ACTION ITEM
Beginning with the line where "929 553 83.30" appears, retype every remaining line of the data below, both the first and last included.

──────── INPUT MATERIAL ────────

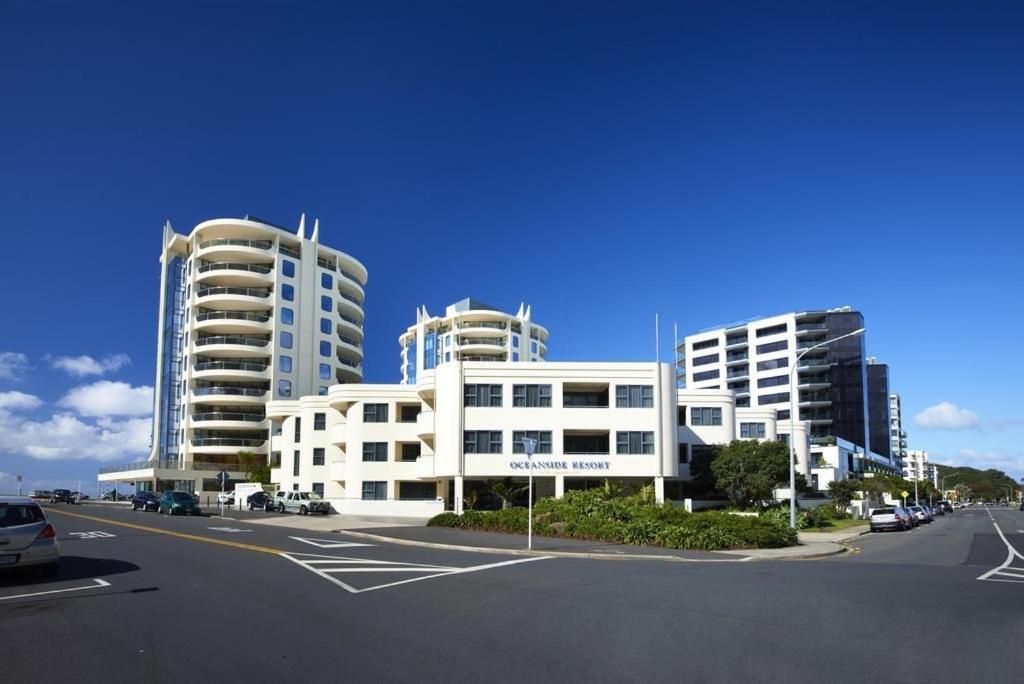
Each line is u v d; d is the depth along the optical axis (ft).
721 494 170.60
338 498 171.94
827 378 375.45
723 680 25.02
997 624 34.55
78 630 33.09
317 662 27.37
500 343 374.22
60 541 80.23
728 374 408.87
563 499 109.29
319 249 282.15
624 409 153.89
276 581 49.06
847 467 299.79
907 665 27.02
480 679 25.11
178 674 25.85
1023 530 139.44
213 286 262.06
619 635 31.94
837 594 43.86
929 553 83.30
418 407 175.01
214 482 243.19
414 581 49.39
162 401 277.03
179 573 53.01
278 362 258.37
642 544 82.89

────────

EXPECTED ANSWER
929 553 83.30
418 407 175.01
214 482 243.19
414 581 49.39
162 401 277.03
179 573 53.01
278 362 258.37
642 544 82.89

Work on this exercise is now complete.